The task: Present the data from the line with "name author: (Willd.) A.R. Sm. & R.C. Moran" through the line with "state / province: Apure" as a numbered list, including both of those lines and skipping any blank lines.

# start of Data excerpts

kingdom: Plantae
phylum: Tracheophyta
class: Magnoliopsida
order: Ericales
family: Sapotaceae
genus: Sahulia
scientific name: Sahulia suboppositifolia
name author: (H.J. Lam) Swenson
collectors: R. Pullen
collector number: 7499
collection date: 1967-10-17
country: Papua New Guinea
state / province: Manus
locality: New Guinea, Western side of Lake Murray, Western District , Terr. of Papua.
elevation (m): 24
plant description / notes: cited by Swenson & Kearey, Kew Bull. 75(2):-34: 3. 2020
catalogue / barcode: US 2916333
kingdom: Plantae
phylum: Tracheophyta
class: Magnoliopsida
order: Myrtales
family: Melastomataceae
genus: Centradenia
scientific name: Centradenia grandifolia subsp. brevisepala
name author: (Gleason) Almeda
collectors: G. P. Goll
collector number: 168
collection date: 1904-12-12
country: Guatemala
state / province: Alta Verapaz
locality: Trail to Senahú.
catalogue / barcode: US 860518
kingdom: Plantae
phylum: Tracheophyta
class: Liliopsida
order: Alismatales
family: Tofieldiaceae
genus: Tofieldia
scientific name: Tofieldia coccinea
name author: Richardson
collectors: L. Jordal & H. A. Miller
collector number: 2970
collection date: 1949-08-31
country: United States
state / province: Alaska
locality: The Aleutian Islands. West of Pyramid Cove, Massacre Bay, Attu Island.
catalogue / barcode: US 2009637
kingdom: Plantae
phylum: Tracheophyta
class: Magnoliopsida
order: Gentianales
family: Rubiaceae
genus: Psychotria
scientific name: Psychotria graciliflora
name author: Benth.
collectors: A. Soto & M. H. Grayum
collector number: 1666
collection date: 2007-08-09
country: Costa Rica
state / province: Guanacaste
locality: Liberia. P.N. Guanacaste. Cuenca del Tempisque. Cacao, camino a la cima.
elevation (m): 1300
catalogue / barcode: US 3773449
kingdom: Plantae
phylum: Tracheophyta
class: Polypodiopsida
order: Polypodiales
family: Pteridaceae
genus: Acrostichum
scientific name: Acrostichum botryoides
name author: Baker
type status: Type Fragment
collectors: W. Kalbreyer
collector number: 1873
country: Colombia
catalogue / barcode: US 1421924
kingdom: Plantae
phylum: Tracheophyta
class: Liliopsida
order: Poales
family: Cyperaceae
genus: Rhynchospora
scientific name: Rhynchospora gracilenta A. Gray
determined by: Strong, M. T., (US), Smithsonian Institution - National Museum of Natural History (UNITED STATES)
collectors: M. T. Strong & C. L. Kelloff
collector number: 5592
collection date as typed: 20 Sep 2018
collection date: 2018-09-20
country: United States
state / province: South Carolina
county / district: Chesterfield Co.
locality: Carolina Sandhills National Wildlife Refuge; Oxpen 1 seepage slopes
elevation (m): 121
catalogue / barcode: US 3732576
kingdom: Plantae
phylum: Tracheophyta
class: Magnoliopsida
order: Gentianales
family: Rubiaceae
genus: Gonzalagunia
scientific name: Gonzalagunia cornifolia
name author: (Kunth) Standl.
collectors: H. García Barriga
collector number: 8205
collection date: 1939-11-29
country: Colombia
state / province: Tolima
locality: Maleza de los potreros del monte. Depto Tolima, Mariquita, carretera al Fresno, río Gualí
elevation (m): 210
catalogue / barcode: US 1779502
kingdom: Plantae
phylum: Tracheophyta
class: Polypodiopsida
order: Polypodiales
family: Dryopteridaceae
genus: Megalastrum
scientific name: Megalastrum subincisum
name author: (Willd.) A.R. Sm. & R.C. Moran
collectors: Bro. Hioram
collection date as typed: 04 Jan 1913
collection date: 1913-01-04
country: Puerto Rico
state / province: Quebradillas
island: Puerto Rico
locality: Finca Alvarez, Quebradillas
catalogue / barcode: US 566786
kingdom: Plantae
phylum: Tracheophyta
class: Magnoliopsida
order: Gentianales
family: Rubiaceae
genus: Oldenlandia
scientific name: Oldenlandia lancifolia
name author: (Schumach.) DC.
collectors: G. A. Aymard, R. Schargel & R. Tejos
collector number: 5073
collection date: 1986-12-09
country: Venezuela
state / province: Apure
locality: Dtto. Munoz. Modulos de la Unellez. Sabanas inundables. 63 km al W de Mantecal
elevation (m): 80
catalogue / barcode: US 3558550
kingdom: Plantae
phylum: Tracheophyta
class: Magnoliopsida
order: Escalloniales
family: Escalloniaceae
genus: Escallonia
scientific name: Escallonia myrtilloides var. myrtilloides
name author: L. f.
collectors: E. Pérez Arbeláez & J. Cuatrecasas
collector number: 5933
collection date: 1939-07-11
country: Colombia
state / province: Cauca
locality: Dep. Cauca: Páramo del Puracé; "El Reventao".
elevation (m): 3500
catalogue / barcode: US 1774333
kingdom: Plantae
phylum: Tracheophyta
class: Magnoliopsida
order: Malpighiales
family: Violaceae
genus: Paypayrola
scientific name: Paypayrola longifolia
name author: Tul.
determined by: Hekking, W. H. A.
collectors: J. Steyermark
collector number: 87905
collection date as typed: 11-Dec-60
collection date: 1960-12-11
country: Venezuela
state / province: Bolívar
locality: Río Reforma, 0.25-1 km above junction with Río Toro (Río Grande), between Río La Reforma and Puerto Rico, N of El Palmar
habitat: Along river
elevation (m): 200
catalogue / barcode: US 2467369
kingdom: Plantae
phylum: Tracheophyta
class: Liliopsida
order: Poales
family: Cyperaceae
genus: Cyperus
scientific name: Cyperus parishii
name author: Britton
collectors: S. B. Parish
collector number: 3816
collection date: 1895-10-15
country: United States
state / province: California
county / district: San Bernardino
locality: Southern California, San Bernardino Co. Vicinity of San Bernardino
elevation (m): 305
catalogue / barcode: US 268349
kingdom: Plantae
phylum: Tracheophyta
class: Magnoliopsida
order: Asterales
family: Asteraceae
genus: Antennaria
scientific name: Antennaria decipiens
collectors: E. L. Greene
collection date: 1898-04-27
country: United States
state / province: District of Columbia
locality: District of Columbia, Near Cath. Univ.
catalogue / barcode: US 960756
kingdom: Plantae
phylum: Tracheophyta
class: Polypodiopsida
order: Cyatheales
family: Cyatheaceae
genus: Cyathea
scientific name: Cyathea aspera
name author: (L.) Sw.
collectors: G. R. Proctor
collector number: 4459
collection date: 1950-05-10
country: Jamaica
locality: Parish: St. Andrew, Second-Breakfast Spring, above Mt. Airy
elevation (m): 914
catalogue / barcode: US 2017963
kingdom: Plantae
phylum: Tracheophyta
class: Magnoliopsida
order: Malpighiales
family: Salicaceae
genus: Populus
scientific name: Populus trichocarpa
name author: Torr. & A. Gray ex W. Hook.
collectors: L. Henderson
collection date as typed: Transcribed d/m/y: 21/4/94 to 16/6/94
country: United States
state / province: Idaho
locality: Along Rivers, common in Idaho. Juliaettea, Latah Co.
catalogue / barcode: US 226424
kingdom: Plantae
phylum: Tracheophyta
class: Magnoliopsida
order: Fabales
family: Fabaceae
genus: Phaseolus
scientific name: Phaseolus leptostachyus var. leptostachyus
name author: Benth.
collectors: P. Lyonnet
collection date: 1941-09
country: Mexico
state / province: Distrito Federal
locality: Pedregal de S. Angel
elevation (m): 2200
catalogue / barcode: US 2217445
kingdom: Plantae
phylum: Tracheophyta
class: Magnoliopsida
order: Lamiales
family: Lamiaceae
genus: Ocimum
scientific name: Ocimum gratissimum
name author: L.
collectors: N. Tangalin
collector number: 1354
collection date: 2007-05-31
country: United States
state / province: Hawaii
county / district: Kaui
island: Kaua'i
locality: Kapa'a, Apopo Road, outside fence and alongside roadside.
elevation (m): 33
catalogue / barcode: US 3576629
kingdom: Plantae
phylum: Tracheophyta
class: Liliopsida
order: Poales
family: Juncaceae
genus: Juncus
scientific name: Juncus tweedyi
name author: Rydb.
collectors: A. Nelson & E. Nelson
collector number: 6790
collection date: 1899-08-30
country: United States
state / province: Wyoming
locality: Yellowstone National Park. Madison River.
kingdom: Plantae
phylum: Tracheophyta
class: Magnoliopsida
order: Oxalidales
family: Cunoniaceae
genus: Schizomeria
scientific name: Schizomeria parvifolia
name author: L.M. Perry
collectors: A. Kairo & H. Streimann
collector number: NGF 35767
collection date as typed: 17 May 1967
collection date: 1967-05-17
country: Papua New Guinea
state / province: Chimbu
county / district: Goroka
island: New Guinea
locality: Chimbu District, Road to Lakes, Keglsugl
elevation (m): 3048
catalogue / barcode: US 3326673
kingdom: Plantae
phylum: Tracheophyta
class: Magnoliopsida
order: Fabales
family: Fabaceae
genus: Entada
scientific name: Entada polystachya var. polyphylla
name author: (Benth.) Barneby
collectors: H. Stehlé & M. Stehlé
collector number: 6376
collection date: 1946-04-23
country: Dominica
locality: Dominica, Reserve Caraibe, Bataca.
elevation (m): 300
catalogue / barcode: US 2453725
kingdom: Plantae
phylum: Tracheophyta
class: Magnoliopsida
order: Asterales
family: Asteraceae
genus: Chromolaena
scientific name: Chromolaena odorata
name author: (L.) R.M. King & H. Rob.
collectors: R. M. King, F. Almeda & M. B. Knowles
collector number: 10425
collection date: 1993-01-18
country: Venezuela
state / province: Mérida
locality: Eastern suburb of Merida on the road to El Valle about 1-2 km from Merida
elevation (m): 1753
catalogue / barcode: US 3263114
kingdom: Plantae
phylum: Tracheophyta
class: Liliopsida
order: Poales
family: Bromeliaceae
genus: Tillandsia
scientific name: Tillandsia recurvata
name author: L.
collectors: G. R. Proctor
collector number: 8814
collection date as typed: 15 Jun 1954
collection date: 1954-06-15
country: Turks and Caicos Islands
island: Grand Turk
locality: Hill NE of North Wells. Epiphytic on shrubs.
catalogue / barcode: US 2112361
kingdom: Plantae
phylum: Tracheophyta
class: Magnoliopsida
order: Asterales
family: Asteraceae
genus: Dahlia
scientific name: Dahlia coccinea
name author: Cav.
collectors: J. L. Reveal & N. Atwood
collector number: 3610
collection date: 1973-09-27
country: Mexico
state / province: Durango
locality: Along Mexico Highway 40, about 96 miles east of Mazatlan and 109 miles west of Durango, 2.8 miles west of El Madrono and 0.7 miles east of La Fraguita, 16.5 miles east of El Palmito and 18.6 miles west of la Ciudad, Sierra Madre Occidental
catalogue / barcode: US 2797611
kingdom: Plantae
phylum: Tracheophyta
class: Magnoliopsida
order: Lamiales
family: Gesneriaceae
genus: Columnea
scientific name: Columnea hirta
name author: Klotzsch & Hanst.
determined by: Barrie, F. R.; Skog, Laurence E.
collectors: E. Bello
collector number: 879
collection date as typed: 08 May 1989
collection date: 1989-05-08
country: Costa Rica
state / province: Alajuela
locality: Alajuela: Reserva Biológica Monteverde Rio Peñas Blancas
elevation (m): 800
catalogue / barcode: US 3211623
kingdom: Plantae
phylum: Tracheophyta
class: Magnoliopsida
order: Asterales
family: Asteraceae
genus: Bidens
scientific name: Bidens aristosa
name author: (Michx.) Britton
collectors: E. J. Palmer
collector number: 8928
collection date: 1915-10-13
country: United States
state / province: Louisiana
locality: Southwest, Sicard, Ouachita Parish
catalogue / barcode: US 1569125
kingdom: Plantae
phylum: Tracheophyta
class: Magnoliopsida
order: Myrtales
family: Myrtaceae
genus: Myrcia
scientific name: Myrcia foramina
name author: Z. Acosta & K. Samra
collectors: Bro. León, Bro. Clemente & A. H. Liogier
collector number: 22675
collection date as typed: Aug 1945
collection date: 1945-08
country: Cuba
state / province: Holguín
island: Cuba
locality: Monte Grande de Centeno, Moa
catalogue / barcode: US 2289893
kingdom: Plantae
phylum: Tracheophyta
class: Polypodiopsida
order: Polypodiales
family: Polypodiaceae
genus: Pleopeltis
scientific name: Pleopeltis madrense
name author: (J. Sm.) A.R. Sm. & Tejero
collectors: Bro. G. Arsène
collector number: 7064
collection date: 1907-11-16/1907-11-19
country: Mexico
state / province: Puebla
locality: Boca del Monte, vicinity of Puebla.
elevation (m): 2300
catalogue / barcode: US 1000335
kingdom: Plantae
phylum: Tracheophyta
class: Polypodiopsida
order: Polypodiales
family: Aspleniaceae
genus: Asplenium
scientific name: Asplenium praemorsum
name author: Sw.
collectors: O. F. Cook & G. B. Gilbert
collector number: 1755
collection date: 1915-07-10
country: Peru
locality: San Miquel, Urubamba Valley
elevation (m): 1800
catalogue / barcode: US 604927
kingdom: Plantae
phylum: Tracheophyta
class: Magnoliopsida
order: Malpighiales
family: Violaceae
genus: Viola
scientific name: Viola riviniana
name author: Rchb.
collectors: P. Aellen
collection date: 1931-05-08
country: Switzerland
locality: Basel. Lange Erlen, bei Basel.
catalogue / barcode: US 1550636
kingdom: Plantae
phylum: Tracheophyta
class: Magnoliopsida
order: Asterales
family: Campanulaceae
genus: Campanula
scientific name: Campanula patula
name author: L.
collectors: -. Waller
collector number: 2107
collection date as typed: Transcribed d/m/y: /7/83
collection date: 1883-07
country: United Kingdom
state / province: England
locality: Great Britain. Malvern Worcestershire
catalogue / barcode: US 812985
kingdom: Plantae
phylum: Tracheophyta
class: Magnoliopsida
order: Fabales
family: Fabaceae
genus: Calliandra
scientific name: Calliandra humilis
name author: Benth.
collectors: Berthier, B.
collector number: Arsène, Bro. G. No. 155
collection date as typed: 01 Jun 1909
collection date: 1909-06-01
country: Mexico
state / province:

# end of Data excerpts

Solution for this exercise:
1. name author: (Willd.) A.R. Sm. & R.C. Moran
2. collectors: Bro. Hioram
3. collection date as typed: 04 Jan 1913
4. collection date: 1913-01-04
5. country: Puerto Rico
6. state / province: Quebradillas
7. island: Puerto Rico
8. locality: Finca Alvarez, Quebradillas
9. catalogue / barcode: US 566786
10. kingdom: Plantae
11. phylum: Tracheophyta
12. class: Magnoliopsida
13. order: Gentianales
14. family: Rubiaceae
15. genus: Oldenlandia
16. scientific name: Oldenlandia lancifolia
17. name author: (Schumach.) DC.
18. collectors: G. A. Aymard, R. Schargel & R. Tejos
19. collector number: 5073
20. collection date: 1986-12-09
21. country: Venezuela
22. state / province: Apure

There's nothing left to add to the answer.